Dziękuję za chęć rozmowy. Proszę się przedstawić i opowiedzieć kilka słów o sobie. Kim po tylu latach jest programista (i grafik) gry "Eskadra"?
Nazywam się Tomasz Ośmiałowski, moja ksywka "Thomas", a teraz używam ksywki "Tomi". Jest mi bardzo miło, że mogę opowiedzieć o moich doświadczeniach z Amigą. Urodziłem się 1975 roku. Tworzę portale i sklepy internetowe, ale myślę, że samo programowanie na niewiele się zda, bez dobrego pomysłu, grafiki, czy dobrze dobranych sampli. Mam żonę i dwójkę dzieci, mieszkam w Chełmnie.
Porozmawiajmy o grupie "Sun Productions". Skąd pomysł na nazwę/logo? Jakie były początki grupy, w jakich okolicznościach padło stwierdzenie "chłopaki, robimy grę"?
Miałem szczęście, bo w Chełmnie znalazło się wielu zdolnych ludzi, takich jak Tobiasz Staniszewski, Jakub Głowacki oraz Bartosz Sierociński. To właśnie z nimi współpracowałem przy paru produkcjach dem, a największym wyzwaniem była właśnie "Eskadra". Pomysł na nazwę grupy nie był taki trudny, jak wymyślenie nazwy na grę. Dopiero później dowiedziałem się, że już taka firma jak "Sun Production" istnieje, ale całe szczęście nie robiła gier. Mi ta nazwa kojarzyła się ze słońcem, które jest na końcu gry "Eskadra".
Dlaczego?
Robocza nazwa gry była "Sąsiedzi", tak samo jak nazwa kultowej, czeskiej bajki (chyba). Jednak nie za bardzo kojarzyło się to z samolotami, ale sam zamysł skłóconych sąsiadów pozostał. Tak doszliśmy do nazwy "Eskadra".

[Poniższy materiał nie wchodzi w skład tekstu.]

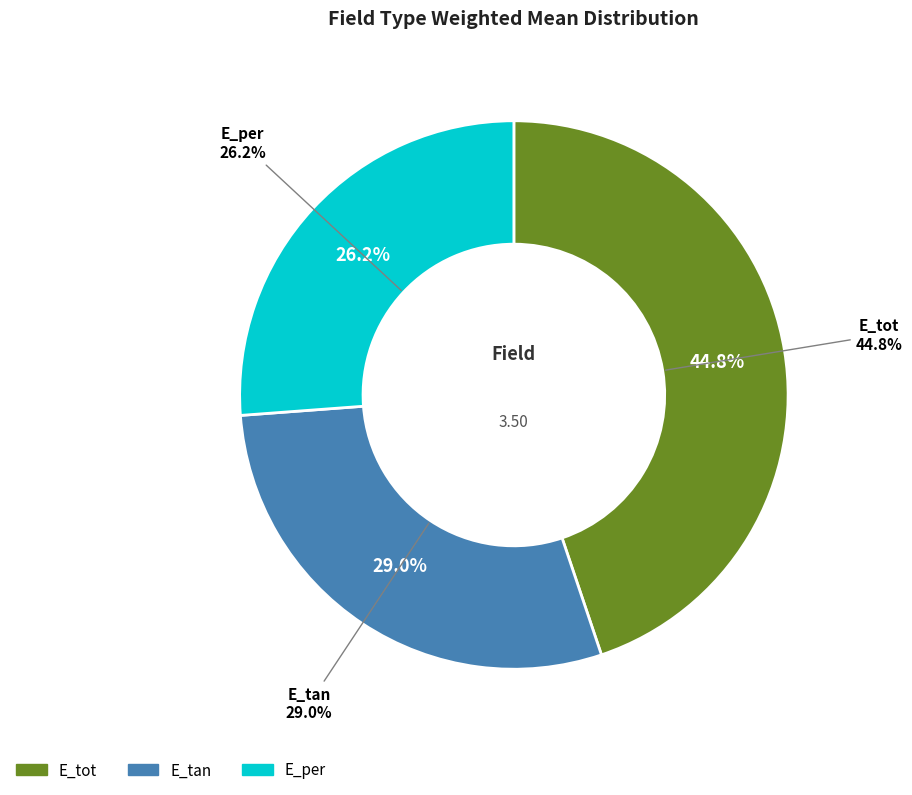

Do E_per and E_tan together represent more than half of the pie?

Yes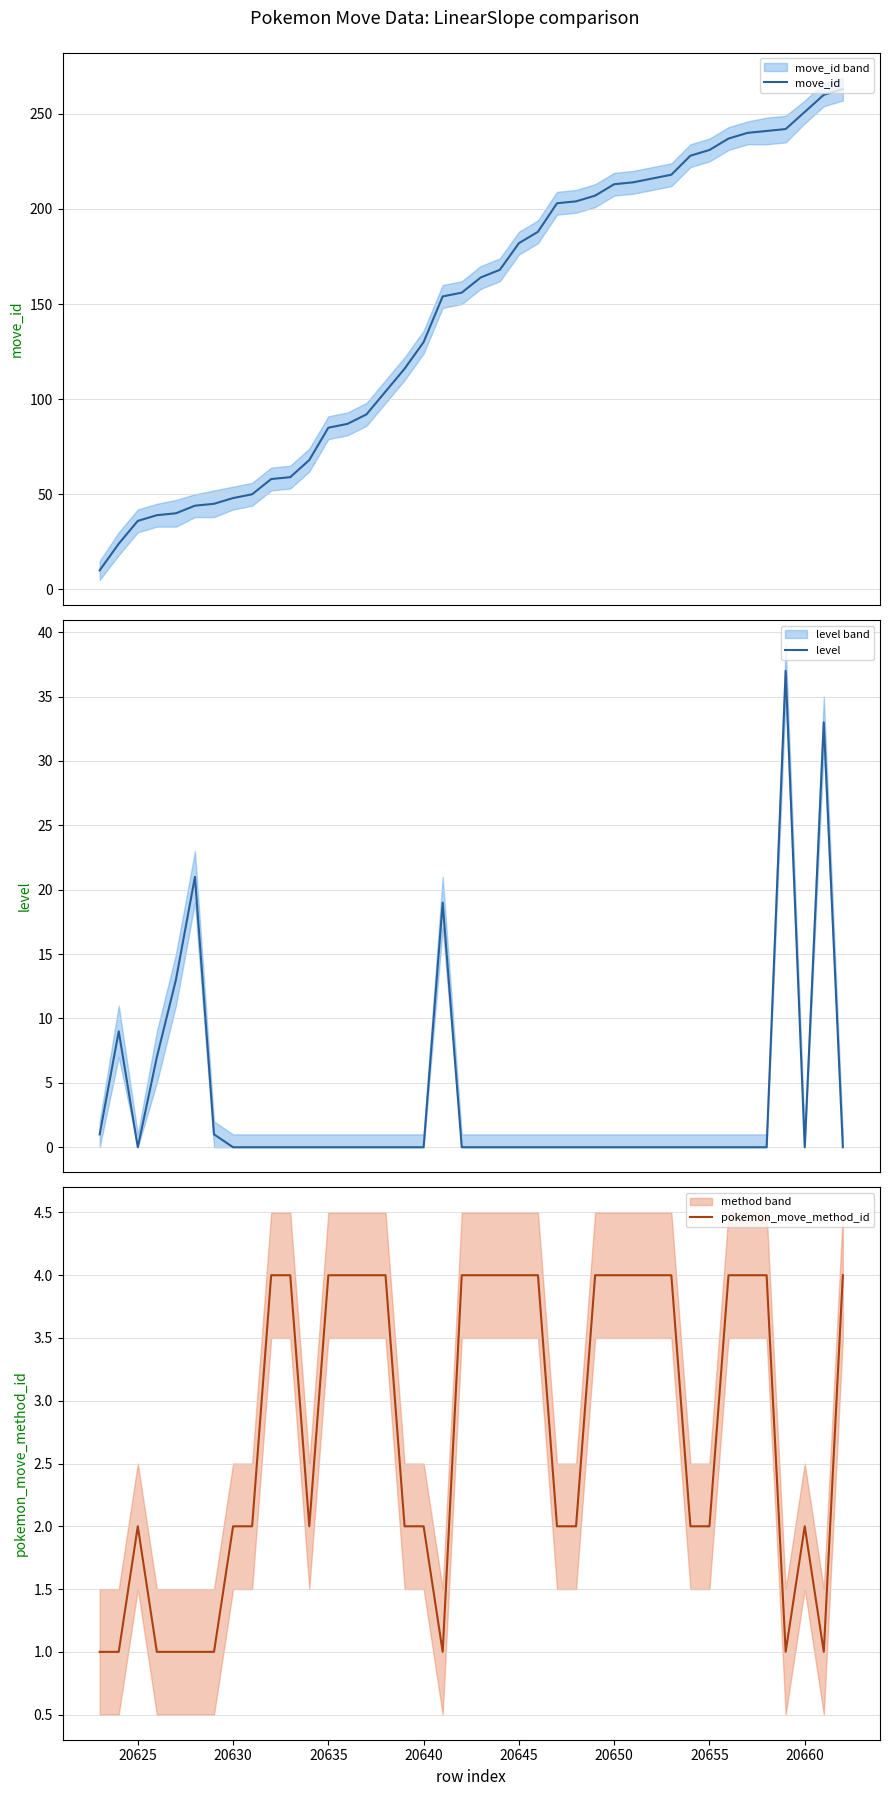

What is the maximum value for move_id?

263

Opowiedz nam więcej o inspiracjach. Dlaczego akurat "samolociki"? Jakieś fascynacje lotnictwem czy też może innymi grami o podobnym charakterze?

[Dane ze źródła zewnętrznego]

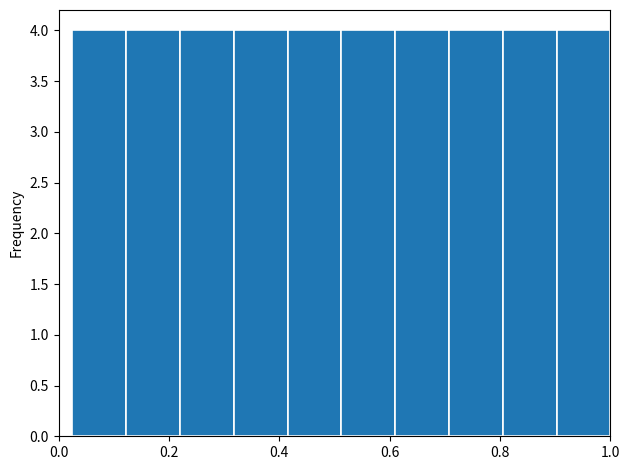

Reading left to right, list every bar in this chart as the range it spans on the x-axis followed by its height. Neither the bar edges nor the heights are printed on the chart, so give them approximately, as read against the axes.

0.02 to 0.12: 4
0.12 to 0.22: 4
0.22 to 0.32: 4
0.32 to 0.42: 4
0.42 to 0.52: 4
0.52 to 0.62: 4
0.62 to 0.70: 4
0.70 to 0.80: 4
0.80 to 0.90: 4
0.90 to 1.00: 4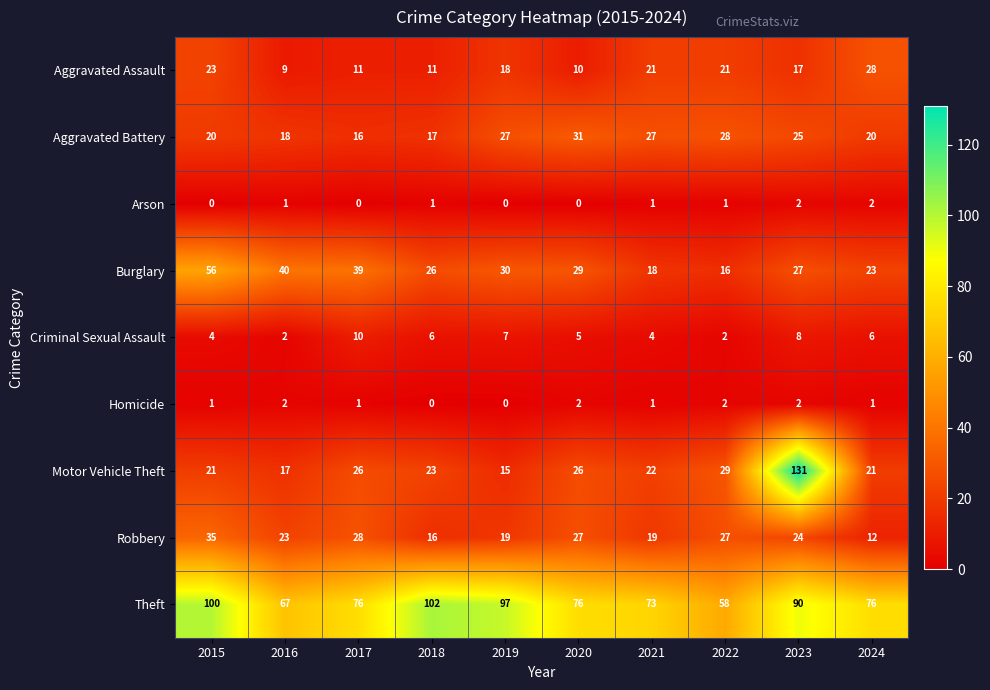

Rank the series at 2018 from lowest to highest value.

Homicide, Arson, Criminal Sexual Assault, Aggravated Assault, Robbery, Aggravated Battery, Motor Vehicle Theft, Burglary, Theft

Samym zamysłem na grę był pomysł, który promuje bardziej współpracę niż walkę między sobą. Dlatego tak bardzo chciałem, żeby w grze można było walczyć przeciwko zawodnikowi sterowanemu przez komputer. Myślę, że samym impulsem do tego była gra "Tanks", chociaż dokładnej nazwy nie pamiętam, ale to było coś podobnego do późniejszych "Wormsów". My dodaliśmy do tego renderowane samolociki, trochę akcji i współzawodnictwo!
"Eskadra" została wydana w roku 1996, czyli nieco późno. Czy w związku z tym mieliście problemy ze znalezieniem wydawcy? Czy wydawca narzucał wam jakieś zastrzeżenia/terminy?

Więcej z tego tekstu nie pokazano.